### Document extract

I'd also mention the justification that this is due to such shebang lines creating a maintenance problem for handling parallel installations of different Python versions.

Also, with PEP 397 a viable candidate, we may as well make the wording OS neutral. Something like:

=======================
Executable Files and Shebang Lines

   Standard library modules (including test modules) should not be
   flagged as executable files nor contain a shebang line.

   Including shebang lines in standard library modules is an issue, as
   they create a maintenance problem when multiple versions of Python
   are installed in parallel. The easiest way to avoid accidentally
   invoking the wrong version of Python is to simply not include such
   lines at all.

   If a module provides command-line functionality, it can be used with
   ``python -m module`` or via a small script (in a different file) that
   imports the module and calls one of its functions (e.g. the ``pydoc``
   script imports the ``pydoc`` module and calls ``pydoc.cli()``).

######
### Given data

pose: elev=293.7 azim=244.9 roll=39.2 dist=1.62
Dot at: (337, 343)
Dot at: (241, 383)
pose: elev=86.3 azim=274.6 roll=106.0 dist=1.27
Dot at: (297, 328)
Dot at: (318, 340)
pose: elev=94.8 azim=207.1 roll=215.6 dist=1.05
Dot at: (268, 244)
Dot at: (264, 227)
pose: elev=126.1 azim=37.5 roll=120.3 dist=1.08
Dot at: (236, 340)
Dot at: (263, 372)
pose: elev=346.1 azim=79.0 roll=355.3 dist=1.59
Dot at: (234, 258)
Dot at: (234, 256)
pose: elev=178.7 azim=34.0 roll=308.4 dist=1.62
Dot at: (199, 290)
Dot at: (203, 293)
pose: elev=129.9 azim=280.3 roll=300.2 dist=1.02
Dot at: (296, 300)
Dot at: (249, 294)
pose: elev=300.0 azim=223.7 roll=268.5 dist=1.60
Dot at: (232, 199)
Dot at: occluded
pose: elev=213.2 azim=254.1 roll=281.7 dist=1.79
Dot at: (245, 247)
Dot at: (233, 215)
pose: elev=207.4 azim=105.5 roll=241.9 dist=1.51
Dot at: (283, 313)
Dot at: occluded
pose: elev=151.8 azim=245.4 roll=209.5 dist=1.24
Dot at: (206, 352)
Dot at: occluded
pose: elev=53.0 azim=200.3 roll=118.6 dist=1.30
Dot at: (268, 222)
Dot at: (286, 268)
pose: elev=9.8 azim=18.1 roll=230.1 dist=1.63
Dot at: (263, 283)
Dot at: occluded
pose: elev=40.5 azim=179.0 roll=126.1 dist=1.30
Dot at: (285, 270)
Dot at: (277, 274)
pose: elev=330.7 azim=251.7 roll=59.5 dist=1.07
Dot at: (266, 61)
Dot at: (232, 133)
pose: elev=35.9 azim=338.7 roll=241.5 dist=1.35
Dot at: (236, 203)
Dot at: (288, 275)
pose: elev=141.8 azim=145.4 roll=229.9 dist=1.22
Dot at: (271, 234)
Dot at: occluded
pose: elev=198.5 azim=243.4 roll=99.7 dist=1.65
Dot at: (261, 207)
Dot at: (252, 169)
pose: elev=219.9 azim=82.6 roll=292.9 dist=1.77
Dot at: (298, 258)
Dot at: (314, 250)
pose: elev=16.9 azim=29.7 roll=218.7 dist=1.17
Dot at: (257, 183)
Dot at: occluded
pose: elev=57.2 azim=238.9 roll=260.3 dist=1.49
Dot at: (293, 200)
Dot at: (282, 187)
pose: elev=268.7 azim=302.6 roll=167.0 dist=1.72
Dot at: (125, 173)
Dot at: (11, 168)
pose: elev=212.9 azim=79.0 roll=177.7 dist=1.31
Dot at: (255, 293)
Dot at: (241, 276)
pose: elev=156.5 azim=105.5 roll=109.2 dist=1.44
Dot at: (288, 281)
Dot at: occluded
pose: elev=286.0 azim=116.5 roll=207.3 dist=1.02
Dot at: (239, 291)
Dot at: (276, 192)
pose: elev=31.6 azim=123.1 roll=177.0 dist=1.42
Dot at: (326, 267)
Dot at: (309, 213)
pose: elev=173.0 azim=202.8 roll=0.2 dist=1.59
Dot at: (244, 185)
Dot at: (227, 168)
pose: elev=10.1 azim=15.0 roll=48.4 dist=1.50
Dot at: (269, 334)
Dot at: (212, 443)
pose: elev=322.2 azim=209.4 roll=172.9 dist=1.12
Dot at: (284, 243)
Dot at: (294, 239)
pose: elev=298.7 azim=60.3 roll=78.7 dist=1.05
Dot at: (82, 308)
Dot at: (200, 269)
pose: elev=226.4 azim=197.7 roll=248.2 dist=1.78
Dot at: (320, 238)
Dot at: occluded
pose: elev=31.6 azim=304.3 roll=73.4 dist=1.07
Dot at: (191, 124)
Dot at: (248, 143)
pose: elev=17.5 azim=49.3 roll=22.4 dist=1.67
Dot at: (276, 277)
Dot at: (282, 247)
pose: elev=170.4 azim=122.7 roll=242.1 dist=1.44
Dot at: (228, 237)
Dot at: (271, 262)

######

Problem to work on. Write what comes next in the message on shebang lines in standard library modules, picking up after its final sentence above the items.

Final answer.
   Any installed scripts should use a shebang line of the form::

        #!/usr/bin/env pythonX.Y

   where ``X.Y`` is the specific Python version being installed.
   Updating these lines to the correct Python version should be
   automated, either as part of the installation process or as part
   of the version update process (see PEP 101).
=======================

The PEP 8 update should be run by the wider audience of python-dev before it gets committed, though.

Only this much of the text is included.